Effect of human blood addition on dendritic growth of cupric chloride crystals in aqueous solutions

1994 
Abstract An extremely small amount of 0.2% or less (volume ratio) of human blood influences the dendritic growth of cupric chloride crystals in an aqueous solution, with some researchers claiming that the growth depends upon any disease the blood donor might be carrying. This is a very surprising phenomenon. Dendrites grown in a blood-added CuCl 2 ⋯ 2H 2 O solution were classified into groups of blue and green by color; all the dendrites grown in an aqueous solution without blood were a single color: blue. A very clear difference between the blue and green dendrites was obtained by thermo-gravimetry/differential thermal analysis, because of positional and numerical difference of water molecules in the cupric chloride crystals. Many tiny granules were observed on facets of the dendrites grown in the blood-added aqueous solutions.
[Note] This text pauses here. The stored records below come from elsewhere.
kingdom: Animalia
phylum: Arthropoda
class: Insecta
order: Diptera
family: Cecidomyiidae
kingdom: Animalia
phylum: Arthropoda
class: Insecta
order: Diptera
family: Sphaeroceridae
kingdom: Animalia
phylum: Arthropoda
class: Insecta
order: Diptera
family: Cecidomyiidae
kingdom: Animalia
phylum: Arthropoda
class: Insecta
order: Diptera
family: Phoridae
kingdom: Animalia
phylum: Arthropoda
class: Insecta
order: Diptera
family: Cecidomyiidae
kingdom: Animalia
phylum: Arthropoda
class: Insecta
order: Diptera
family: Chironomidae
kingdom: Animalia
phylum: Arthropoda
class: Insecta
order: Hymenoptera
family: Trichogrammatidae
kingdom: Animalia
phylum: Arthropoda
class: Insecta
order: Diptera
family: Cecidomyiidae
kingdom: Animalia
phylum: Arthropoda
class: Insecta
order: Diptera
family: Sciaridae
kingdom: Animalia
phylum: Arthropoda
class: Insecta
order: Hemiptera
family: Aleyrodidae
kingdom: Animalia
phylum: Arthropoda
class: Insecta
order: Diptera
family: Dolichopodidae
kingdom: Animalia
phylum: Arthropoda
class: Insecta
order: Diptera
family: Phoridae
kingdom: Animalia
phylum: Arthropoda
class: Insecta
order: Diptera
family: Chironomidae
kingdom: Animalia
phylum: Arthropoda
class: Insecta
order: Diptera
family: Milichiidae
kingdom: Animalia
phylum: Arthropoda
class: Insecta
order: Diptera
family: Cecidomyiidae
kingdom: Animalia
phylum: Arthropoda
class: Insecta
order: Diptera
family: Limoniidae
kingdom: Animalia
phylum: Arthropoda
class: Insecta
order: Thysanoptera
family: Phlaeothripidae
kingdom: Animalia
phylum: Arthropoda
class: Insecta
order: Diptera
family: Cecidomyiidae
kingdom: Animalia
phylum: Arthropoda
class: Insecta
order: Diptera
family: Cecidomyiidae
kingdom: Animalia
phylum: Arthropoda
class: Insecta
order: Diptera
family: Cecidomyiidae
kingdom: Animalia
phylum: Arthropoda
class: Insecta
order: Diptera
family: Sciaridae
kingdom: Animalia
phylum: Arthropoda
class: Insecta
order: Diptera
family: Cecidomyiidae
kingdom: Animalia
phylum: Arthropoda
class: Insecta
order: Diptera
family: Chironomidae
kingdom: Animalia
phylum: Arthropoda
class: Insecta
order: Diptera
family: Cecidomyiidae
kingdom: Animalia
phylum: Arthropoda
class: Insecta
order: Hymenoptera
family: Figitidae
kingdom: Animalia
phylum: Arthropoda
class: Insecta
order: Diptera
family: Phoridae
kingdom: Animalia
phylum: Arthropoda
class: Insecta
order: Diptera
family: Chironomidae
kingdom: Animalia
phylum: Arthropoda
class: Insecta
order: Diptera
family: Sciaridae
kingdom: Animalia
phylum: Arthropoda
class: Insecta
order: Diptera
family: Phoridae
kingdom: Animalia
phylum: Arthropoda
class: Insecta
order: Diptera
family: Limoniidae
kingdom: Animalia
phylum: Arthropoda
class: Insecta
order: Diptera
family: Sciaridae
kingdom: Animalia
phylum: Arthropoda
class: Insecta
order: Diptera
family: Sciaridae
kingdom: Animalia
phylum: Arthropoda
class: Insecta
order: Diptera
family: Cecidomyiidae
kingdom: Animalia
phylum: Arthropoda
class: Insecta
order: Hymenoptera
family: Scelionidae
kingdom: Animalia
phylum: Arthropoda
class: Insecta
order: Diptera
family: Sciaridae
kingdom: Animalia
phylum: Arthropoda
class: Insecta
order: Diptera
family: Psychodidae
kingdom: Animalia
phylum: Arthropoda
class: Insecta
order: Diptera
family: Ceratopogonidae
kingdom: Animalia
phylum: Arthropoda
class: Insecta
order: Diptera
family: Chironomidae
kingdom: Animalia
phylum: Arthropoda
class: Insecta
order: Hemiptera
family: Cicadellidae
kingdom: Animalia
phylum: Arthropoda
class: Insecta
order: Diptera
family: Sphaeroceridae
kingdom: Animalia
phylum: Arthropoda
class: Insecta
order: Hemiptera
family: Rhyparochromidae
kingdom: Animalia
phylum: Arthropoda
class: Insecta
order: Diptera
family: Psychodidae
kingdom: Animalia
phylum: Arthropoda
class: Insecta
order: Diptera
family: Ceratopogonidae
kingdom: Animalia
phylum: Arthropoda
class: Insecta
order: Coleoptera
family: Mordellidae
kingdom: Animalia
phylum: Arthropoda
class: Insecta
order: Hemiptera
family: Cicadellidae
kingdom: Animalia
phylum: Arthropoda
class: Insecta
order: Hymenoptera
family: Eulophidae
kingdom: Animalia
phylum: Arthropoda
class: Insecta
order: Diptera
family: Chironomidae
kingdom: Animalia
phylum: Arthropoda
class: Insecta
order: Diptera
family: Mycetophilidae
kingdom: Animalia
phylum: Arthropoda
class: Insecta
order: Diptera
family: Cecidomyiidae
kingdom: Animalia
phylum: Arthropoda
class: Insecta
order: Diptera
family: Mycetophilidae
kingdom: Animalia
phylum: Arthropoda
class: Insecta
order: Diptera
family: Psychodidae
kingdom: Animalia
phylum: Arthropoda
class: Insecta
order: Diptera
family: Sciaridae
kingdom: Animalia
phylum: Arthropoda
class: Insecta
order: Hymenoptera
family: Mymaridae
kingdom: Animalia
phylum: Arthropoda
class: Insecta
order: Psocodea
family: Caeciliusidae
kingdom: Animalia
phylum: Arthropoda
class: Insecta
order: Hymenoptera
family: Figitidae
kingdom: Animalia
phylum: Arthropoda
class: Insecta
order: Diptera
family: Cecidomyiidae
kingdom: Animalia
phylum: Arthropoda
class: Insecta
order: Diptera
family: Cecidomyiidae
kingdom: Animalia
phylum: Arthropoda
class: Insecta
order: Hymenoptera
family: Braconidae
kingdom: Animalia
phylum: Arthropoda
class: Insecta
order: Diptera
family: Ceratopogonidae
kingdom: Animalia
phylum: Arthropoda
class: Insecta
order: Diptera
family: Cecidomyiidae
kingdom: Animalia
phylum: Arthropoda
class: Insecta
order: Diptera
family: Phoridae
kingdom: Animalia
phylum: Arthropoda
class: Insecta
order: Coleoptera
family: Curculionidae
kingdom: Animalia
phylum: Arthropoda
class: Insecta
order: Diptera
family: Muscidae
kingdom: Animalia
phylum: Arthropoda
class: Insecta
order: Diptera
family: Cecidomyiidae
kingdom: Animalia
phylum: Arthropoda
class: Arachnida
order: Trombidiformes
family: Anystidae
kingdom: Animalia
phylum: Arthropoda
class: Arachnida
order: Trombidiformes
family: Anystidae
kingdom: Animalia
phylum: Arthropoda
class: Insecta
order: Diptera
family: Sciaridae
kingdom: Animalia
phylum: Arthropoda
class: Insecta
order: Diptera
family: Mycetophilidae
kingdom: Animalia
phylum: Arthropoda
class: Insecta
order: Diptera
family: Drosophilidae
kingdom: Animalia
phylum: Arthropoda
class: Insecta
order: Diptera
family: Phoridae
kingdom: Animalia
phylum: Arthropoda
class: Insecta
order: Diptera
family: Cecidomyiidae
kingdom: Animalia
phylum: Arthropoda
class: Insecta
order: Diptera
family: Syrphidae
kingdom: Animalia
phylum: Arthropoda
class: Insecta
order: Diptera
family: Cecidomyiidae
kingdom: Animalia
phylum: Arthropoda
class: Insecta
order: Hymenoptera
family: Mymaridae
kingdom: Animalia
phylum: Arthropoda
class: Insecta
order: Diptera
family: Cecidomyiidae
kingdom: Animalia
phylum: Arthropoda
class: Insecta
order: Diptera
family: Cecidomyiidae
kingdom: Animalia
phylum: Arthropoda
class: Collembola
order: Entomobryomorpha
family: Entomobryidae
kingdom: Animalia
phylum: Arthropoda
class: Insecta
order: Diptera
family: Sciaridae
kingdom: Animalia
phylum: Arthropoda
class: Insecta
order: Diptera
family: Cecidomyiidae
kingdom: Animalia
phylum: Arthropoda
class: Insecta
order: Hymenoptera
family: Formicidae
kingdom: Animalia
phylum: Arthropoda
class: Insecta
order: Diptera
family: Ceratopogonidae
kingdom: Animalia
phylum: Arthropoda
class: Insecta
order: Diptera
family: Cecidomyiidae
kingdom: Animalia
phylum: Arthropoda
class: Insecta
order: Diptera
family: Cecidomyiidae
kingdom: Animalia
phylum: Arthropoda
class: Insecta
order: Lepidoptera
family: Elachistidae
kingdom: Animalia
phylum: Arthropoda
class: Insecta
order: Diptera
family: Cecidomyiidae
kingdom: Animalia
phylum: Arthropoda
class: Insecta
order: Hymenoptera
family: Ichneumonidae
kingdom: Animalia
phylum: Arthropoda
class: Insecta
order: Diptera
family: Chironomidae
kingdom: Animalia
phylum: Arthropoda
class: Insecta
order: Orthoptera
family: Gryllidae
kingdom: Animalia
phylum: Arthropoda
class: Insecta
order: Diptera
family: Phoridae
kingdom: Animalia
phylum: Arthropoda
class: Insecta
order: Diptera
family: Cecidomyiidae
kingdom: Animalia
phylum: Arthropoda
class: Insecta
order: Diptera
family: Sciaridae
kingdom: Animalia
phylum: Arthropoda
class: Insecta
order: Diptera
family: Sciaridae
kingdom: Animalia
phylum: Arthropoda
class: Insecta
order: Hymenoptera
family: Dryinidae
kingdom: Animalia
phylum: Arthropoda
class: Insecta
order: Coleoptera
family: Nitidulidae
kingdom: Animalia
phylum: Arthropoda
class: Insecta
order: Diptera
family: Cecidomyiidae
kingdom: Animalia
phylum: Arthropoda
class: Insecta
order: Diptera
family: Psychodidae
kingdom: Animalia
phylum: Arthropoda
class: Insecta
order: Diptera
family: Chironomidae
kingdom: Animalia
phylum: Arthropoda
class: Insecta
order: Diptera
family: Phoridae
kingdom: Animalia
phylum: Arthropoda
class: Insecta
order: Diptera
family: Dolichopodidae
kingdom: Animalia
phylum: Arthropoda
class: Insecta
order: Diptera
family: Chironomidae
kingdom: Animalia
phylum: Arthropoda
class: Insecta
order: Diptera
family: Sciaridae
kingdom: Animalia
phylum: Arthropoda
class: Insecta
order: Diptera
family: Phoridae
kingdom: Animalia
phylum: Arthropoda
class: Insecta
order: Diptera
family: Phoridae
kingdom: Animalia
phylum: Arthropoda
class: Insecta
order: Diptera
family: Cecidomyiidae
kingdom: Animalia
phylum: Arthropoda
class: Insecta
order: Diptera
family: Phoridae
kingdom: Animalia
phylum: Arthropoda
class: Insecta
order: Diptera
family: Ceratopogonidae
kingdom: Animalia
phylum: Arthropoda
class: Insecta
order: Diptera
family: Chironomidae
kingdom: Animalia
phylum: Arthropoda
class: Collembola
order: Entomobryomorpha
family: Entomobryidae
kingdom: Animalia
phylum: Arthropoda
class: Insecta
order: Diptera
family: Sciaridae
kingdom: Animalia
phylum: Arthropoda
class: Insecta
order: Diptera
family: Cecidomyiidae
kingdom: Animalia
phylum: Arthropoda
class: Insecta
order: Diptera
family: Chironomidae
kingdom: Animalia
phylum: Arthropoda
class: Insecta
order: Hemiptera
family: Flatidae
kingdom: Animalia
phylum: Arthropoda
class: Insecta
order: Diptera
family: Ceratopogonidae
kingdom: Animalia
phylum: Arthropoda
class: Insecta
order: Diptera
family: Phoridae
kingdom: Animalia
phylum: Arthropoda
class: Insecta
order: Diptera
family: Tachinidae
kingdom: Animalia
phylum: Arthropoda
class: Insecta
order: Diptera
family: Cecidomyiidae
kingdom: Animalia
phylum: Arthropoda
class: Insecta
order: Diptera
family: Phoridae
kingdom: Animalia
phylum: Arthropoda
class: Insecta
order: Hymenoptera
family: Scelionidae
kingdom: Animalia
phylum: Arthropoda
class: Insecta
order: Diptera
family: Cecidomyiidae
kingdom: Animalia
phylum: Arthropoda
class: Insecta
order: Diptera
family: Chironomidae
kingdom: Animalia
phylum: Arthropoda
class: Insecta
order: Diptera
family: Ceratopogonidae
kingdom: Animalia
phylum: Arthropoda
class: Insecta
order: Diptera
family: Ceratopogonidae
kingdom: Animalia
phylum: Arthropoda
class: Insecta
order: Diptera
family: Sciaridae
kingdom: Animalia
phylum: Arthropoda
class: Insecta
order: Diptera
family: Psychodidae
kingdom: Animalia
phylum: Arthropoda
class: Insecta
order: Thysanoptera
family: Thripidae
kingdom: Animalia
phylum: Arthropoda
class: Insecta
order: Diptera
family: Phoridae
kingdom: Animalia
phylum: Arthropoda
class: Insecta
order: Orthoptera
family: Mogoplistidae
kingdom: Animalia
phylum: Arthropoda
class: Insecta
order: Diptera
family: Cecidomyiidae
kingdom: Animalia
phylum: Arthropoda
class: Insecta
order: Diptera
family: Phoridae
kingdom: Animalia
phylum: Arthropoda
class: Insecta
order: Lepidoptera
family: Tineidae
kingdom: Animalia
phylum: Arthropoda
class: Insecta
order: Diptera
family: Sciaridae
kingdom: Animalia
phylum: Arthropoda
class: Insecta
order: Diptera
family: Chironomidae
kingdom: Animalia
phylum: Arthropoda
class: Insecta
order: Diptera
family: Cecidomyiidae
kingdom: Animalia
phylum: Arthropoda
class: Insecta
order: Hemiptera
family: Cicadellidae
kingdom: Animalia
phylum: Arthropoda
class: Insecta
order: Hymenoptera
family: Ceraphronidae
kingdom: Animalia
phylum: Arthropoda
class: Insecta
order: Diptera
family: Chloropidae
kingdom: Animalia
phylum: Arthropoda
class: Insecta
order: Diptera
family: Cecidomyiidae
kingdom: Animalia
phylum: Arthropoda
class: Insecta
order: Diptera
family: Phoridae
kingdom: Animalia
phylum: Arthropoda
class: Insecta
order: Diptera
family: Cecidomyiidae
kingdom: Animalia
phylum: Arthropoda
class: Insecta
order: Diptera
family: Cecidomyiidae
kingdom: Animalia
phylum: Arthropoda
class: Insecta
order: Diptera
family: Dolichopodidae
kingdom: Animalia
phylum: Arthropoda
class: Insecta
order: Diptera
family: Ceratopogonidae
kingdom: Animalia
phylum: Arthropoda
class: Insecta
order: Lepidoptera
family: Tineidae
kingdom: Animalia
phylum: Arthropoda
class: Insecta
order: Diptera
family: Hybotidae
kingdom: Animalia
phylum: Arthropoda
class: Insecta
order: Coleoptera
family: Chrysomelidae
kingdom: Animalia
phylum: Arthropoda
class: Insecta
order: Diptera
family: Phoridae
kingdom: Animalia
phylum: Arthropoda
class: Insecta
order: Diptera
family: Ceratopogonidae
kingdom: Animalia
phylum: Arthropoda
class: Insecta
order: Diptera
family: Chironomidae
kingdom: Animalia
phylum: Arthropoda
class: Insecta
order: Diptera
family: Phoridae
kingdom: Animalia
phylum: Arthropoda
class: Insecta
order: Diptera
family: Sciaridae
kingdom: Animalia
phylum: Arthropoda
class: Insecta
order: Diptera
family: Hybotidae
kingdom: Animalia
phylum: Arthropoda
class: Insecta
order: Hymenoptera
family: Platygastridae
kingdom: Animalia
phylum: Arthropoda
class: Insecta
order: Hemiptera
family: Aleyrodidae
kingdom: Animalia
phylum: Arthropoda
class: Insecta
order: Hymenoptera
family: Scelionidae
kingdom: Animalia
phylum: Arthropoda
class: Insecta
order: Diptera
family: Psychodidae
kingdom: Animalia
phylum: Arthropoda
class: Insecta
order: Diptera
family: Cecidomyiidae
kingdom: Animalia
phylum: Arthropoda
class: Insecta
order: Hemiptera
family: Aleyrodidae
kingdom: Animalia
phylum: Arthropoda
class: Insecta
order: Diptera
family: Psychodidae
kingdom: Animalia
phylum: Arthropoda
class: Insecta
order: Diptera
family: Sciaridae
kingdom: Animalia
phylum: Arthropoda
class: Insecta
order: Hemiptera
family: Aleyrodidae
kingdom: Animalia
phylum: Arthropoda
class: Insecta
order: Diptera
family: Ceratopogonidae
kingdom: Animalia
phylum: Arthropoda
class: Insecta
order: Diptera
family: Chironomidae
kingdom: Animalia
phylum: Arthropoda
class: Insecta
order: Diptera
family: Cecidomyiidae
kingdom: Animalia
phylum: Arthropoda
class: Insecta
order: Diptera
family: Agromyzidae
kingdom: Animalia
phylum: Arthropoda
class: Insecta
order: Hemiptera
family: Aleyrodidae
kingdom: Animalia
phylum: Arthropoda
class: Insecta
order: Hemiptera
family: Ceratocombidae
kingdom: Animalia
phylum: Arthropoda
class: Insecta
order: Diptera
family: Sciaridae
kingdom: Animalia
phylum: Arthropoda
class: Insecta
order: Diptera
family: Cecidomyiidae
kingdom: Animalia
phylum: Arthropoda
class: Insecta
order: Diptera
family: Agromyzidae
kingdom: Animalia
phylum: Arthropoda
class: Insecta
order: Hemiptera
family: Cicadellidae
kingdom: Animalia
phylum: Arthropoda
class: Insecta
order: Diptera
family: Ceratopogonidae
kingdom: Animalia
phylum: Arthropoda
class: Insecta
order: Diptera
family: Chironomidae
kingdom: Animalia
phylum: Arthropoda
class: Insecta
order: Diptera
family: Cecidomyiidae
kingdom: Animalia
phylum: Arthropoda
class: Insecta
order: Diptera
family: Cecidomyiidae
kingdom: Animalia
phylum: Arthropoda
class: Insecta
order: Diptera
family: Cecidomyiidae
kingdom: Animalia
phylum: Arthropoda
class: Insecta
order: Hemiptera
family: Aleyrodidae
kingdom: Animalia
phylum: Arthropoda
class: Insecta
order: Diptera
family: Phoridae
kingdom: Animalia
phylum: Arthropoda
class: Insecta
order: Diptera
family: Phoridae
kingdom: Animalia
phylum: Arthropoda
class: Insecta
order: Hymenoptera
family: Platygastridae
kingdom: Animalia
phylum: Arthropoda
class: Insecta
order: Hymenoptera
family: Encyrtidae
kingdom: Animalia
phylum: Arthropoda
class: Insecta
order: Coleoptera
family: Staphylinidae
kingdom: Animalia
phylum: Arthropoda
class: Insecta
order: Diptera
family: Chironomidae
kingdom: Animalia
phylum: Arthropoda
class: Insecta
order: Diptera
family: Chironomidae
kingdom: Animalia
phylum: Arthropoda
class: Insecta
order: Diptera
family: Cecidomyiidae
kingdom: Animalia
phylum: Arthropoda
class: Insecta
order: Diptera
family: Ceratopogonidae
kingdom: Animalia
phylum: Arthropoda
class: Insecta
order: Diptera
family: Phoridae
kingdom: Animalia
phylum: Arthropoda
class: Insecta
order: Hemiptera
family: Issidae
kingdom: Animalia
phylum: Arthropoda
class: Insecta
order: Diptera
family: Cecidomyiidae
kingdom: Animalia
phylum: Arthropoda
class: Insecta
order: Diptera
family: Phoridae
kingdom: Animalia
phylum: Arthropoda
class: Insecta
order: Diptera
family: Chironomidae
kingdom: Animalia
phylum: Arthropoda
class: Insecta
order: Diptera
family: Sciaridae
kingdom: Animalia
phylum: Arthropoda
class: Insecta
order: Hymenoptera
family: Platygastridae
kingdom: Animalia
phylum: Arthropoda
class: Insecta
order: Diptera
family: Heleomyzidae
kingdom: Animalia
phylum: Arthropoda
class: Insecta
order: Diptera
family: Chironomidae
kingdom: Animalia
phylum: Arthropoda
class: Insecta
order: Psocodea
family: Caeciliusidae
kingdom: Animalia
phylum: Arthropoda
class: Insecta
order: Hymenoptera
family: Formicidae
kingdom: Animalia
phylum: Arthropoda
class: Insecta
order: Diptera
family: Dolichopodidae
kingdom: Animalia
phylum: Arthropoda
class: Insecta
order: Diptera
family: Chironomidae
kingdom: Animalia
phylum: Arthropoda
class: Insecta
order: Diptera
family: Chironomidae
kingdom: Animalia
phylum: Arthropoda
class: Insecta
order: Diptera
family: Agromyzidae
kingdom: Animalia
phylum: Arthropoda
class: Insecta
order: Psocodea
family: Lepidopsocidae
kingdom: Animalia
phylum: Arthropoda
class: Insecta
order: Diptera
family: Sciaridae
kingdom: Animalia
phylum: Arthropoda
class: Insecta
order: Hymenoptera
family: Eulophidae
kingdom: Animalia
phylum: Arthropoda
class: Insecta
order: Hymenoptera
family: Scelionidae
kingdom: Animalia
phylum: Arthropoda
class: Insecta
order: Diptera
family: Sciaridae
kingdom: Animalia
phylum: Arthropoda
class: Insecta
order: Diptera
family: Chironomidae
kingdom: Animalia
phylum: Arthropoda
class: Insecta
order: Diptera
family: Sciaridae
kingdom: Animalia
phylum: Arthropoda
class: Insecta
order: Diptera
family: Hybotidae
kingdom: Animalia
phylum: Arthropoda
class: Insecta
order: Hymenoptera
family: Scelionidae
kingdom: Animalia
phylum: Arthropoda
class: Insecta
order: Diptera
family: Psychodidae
Surfaces of the dendrites were surveyed by an electron probe X-ray micro-analyzer and by an X-ray photo-electron spectroscope, and chemical shifts of copper, chlorine, nitrogen, carbon and oxygen signals were found on those dendrites grown in blood-added CuCl 2 ⋯ 2H 2 O solutions. This evidence suggests that components of blood including amino acid, peptide and/or protein or some composition of them were chemisorbed on the dendrite surfaces.